Performance agency Merkle has developed an internal automated bidding platform designed specifically for Amazon sponsored brand ads. Announced Thursday, the technology can update bids on sponsored brand inventory as often as 48 times per day, leveraging the Amazon advertising API.
Why you should care
Amazon sponsored brand ads (previously called headline search ads) have become an increasingly important ad unit for sellers on the e-commerce platform. Merkle says the bidding platform employs machine learning to calculate a base bid informed by a client’s KPIs. However, it’s not left entirely to automation. Strategists adjust bids “according to signals from multiple platforms.”
“Before this integration, efficiently bidding on these ad units required building numerous custom processes, because Amazon itself hasn’t provided bulk editing capabilities until recently,” said Todd Bowman, senior director of Amazon and eRetail at Merkle. “With this new bid technology, as Amazon media becomes more competitive, our teams can focus more on analyzing performance to identify new opportunities and take advantage of them more proactively on behalf of our clients, while also scaling the program effectively.”
More on the news
- Merkle says clients who’ve been transitioned to the new platform have seen sales per click increase by an average of 18 percent, higher click-through rates and a 62 percent decrease in advertising cost of sales (ACoS).
- This fall, Amazon expanded the inventory for sponsored brand ads beyond the “top of search” spot shown above.
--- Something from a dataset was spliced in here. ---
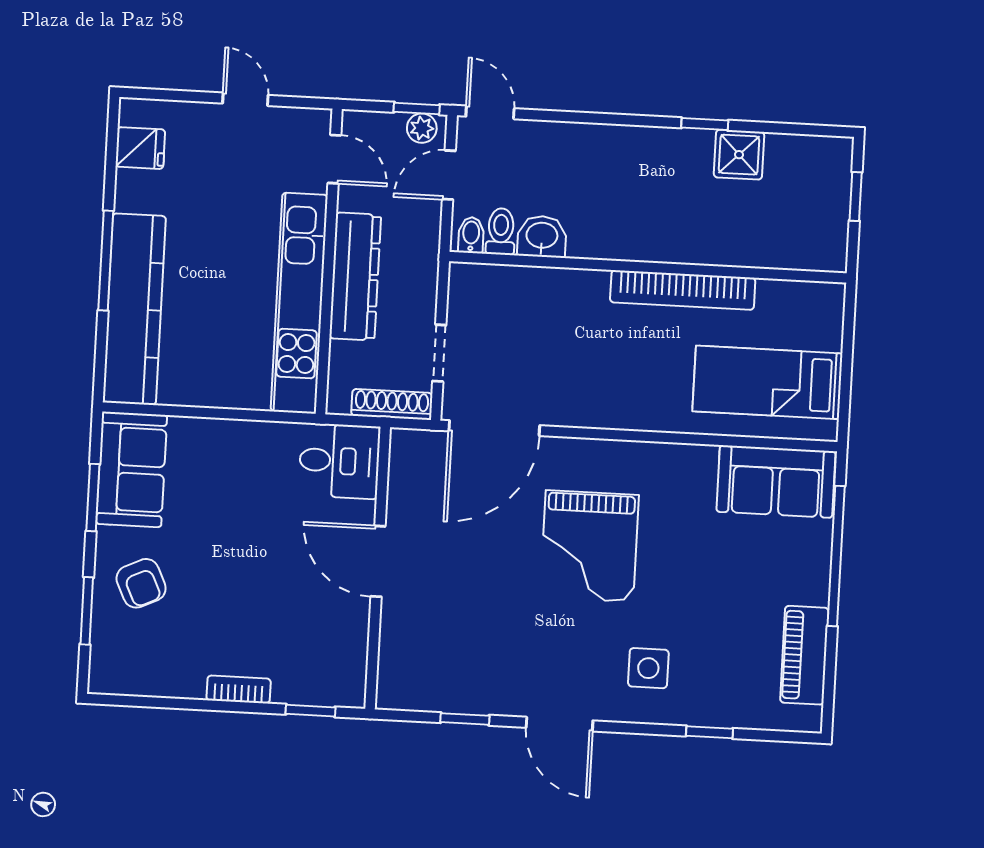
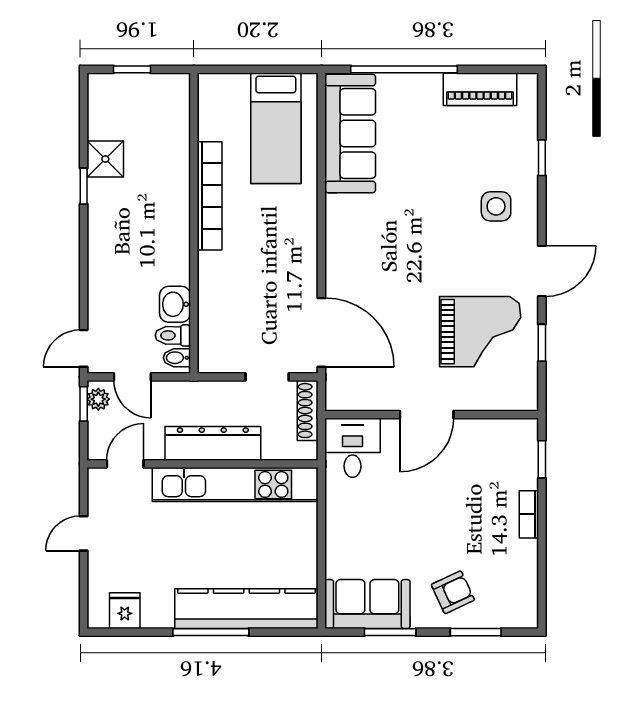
sofa: (776, 482) -> (350, 134), width x1.36
grand piano: (589, 546) -> (480, 332), moved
Placements can appear in the left-hand rail on desktop, below the fold on desktop and mobile and every thirteenth slot on mobile.
- Merkle is not the first to market with an automated bidding platform for Amazon ads and there is likely to be much more ad tech development in this realm. With Amazon’s advertising options becoming more mature and sophisticated, advertisers are planning to increase their spend on the platform. Expect more technology solutions to come on the market to meet that demand.